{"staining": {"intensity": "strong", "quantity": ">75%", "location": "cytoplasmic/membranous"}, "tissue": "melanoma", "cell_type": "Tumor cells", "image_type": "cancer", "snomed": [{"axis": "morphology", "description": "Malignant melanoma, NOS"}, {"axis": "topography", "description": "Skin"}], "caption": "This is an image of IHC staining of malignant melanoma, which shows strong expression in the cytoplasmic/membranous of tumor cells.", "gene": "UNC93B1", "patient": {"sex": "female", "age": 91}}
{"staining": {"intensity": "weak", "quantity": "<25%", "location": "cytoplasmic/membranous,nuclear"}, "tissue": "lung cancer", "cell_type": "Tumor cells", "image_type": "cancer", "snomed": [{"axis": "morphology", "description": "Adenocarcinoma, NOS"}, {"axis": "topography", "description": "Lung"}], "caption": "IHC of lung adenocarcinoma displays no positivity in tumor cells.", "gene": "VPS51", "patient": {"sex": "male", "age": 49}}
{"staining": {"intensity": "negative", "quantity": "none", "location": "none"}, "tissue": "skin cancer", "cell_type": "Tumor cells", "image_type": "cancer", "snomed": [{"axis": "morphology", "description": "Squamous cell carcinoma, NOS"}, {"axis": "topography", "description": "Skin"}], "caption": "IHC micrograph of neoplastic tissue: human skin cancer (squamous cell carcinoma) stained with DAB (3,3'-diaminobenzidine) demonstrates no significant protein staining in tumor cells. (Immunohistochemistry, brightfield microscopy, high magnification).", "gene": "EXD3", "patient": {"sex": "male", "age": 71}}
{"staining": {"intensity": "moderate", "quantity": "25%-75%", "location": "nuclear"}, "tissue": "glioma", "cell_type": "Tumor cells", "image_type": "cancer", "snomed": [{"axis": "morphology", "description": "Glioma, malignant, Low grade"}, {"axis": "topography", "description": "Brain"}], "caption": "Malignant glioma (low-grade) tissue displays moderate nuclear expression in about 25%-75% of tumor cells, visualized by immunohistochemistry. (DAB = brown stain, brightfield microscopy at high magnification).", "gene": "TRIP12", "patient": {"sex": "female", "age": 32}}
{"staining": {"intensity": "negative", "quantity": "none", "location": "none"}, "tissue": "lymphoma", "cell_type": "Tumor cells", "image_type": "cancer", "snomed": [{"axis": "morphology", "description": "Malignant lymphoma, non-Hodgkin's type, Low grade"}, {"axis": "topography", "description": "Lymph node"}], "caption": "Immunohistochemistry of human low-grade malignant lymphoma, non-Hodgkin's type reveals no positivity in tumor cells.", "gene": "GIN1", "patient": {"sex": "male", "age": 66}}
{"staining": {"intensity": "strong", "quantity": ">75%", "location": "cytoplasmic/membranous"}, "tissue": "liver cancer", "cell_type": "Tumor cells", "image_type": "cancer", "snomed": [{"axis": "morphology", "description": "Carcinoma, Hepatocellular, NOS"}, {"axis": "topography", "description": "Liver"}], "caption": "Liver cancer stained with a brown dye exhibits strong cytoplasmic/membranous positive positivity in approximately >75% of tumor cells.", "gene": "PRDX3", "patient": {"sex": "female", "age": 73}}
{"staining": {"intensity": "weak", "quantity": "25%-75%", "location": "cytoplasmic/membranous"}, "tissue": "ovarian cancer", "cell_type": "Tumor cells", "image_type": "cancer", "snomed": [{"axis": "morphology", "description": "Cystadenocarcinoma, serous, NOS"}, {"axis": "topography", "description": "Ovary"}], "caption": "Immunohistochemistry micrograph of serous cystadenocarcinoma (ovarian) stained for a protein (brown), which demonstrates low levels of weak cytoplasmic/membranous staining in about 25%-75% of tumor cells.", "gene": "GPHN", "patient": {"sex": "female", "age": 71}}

## EXERCISE
Write the entries out once more, exactly, without dropping a line.

## WRITTEN ANSWER
{"staining": {"intensity": "strong", "quantity": ">75%", "location": "cytoplasmic/membranous"}, "tissue": "melanoma", "cell_type": "Tumor cells", "image_type": "cancer", "snomed": [{"axis": "morphology", "description": "Malignant melanoma, NOS"}, {"axis": "topography", "description": "Skin"}], "caption": "This is an image of IHC staining of malignant melanoma, which shows strong expression in the cytoplasmic/membranous of tumor cells.", "gene": "UNC93B1", "patient": {"sex": "female", "age": 91}}
{"staining": {"intensity": "weak", "quantity": "<25%", "location": "cytoplasmic/membranous,nuclear"}, "tissue": "lung cancer", "cell_type": "Tumor cells", "image_type": "cancer", "snomed": [{"axis": "morphology", "description": "Adenocarcinoma, NOS"}, {"axis": "topography", "description": "Lung"}], "caption": "IHC of lung adenocarcinoma displays no positivity in tumor cells.", "gene": "VPS51", "patient": {"sex": "male", "age": 49}}
{"staining": {"intensity": "negative", "quantity": "none", "location": "none"}, "tissue": "skin cancer", "cell_type": "Tumor cells", "image_type": "cancer", "snomed": [{"axis": "morphology", "description": "Squamous cell carcinoma, NOS"}, {"axis": "topography", "description": "Skin"}], "caption": "IHC micrograph of neoplastic tissue: human skin cancer (squamous cell carcinoma) stained with DAB (3,3'-diaminobenzidine) demonstrates no significant protein staining in tumor cells. (Immunohistochemistry, brightfield microscopy, high magnification).", "gene": "EXD3", "patient": {"sex": "male", "age": 71}}
{"staining": {"intensity": "moderate", "quantity": "25%-75%", "location": "nuclear"}, "tissue": "glioma", "cell_type": "Tumor cells", "image_type": "cancer", "snomed": [{"axis": "morphology", "description": "Glioma, malignant, Low grade"}, {"axis": "topography", "description": "Brain"}], "caption": "Malignant glioma (low-grade) tissue displays moderate nuclear expression in about 25%-75% of tumor cells, visualized by immunohistochemistry. (DAB = brown stain, brightfield microscopy at high magnification).", "gene": "TRIP12", "patient": {"sex": "female", "age": 32}}
{"staining": {"intensity": "negative", "quantity": "none", "location": "none"}, "tissue": "lymphoma", "cell_type": "Tumor cells", "image_type": "cancer", "snomed": [{"axis": "morphology", "description": "Malignant lymphoma, non-Hodgkin's type, Low grade"}, {"axis": "topography", "description": "Lymph node"}], "caption": "Immunohistochemistry of human low-grade malignant lymphoma, non-Hodgkin's type reveals no positivity in tumor cells.", "gene": "GIN1", "patient": {"sex": "male", "age": 66}}
{"staining": {"intensity": "strong", "quantity": ">75%", "location": "cytoplasmic/membranous"}, "tissue": "liver cancer", "cell_type": "Tumor cells", "image_type": "cancer", "snomed": [{"axis": "morphology", "description": "Carcinoma, Hepatocellular, NOS"}, {"axis": "topography", "description": "Liver"}], "caption": "Liver cancer stained with a brown dye exhibits strong cytoplasmic/membranous positive positivity in approximately >75% of tumor cells.", "gene": "PRDX3", "patient": {"sex": "female", "age": 73}}
{"staining": {"intensity": "weak", "quantity": "25%-75%", "location": "cytoplasmic/membranous"}, "tissue": "ovarian cancer", "cell_type": "Tumor cells", "image_type": "cancer", "snomed": [{"axis": "morphology", "description": "Cystadenocarcinoma, serous, NOS"}, {"axis": "topography", "description": "Ovary"}], "caption": "Immunohistochemistry micrograph of serous cystadenocarcinoma (ovarian) stained for a protein (brown), which demonstrates low levels of weak cytoplasmic/membranous staining in about 25%-75% of tumor cells.", "gene": "GPHN", "patient": {"sex": "female", "age": 71}}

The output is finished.